> **ページの抜粋**
──────────────────────────────

将来の不確実性や複雑性が高い今日において、働く人々は、失敗や評価を恐れ、チャレンジを避けたり、成長にブレーキをかけてしまう「フィックスト・マインドセット」になりがちです。しかし、フィックスト・マインドセットが組織内に根強くあると、変化に適応し、新たな価値を生み出していくことができません。
そこで、「自分の能力は伸ばせる」という考え方に基づき、自らストレッチなゴールを掲げ、失敗を恐れず、難しい問題にもチャレンジし、そこから学ぶことができるグロース・マインドセットを、社員一人ひとりの中に意識的に育んでいくことを、企業の人材ビジョンや第一の戦略に掲げている企業が増えているといえます。
グロース・マインドセット
グロース・マインドセット(Growth Mindset)とは、「人間の基本的資質は努力しだいで伸ばすことができる」という信念・心のあり方のことを指します。マインドセット研究の第一人者であるスタンフォード大学心理学教授キャロル・S・ドゥエック氏によって提唱された概念で、近年、マインドセットに関するさまざまな研究が分野を超えて行われ、注目を集めています。

──────────────────────────────

> **問題 A**
グロース・マインドセットの抜粋では、この考え方を提唱したのは誰だとされていますか。
> **問題 B**
グロース・マインドセットの抜粋を、最後の文のあとから書き継いでください。
資料は使わなくても大丈夫です。

──────────────────────────────

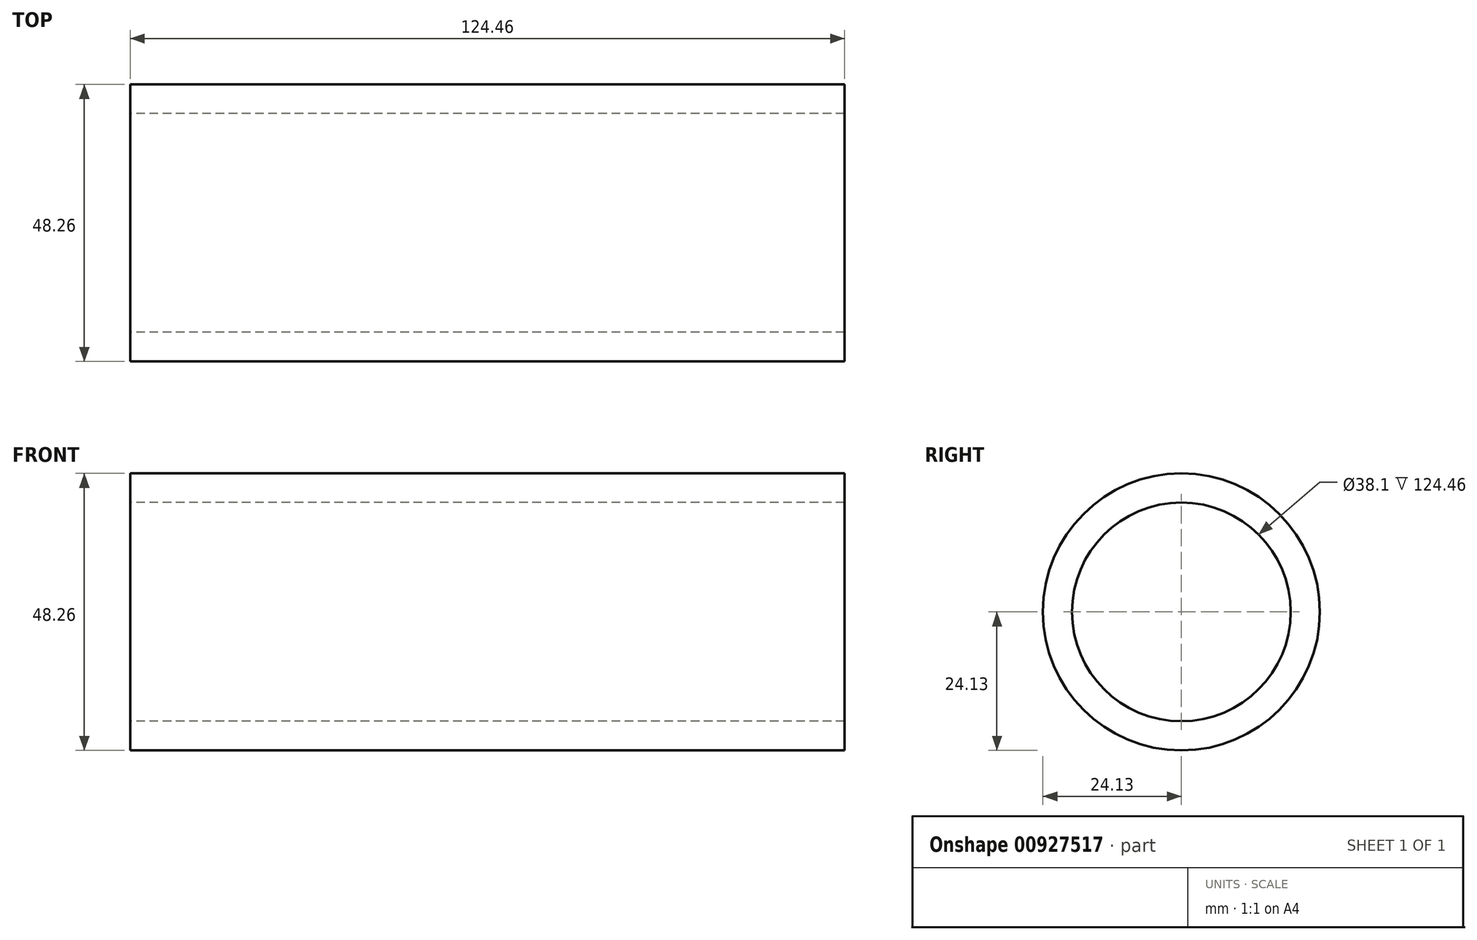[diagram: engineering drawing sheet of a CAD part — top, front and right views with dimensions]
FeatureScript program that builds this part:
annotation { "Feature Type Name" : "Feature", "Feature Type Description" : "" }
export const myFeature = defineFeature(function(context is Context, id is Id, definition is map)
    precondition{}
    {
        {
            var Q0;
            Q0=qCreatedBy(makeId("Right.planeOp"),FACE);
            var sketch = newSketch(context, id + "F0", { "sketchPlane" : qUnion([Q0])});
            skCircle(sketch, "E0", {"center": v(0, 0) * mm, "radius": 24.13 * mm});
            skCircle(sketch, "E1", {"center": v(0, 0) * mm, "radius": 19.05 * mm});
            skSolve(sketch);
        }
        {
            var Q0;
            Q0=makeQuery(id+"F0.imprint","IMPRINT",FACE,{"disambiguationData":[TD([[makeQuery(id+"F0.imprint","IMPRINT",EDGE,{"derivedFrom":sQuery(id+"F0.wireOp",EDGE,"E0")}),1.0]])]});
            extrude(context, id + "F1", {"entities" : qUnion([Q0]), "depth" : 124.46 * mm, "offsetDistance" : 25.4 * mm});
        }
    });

──────────────────────────────

> **解答 A**
スタンフォード大学心理学教授のキャロル・S・ドゥエック氏です。

> **解答 B**
グロース・マインドセットを育む
しかし、グロース・マインドセットを育むことは、簡単なことではありません。なぜなら、人間のマインドセットはそれまでの人生の中で積み上げてきた思考・行動様式、信念であり、一朝一夕に変えられるものではないからです。また、マインドセットの違いを生み出すのは、個人だけにその要因があるのではなく、共に働く仲間の存在や上司・部下との関係、また組織の文化や制度・仕組みといったものにも大きな影響を受けることがわかっています。
そのような特質を踏まえた上で、ヒューマンバリューでは、一時的なイベント・研修ではなく、下記のような多様な側面から、粘り強くグロース・マインドセットを育んでいくプロセスをサポートしています。
個人への働きかけ
ヒューマンバリューでは、心理学、認知行動科学、脳科学等の知見を活用し、働く一人ひとりが自分の認知や行動の様式を変容していくことをサポートしています。
たとえば、ある一定期間、集中してグロース・マインドセットを育むアクションラーニングを提供することは、認知・行動変容が生まれやすく効果的です。
アクションラーニングの中では、グロース・マインドセットの概念や考え方を学ぶとともに、本人が心から願うありたい姿(インサイドアウトの目標)を描き、その実現に向けた様々な「実験」を自らのフィールドで行いながら、望ましい「習慣」を獲得していきます。こうしたプロセスを丁寧にサポートしていくことで、確実なマインドセットの変容につなげていきます。
こうしたアプローチは、対象者は特に限定されません。内定者から新入社員、若手から中堅、管理職やシニア・ベテラン社員など、幅広い層の変容を支えます。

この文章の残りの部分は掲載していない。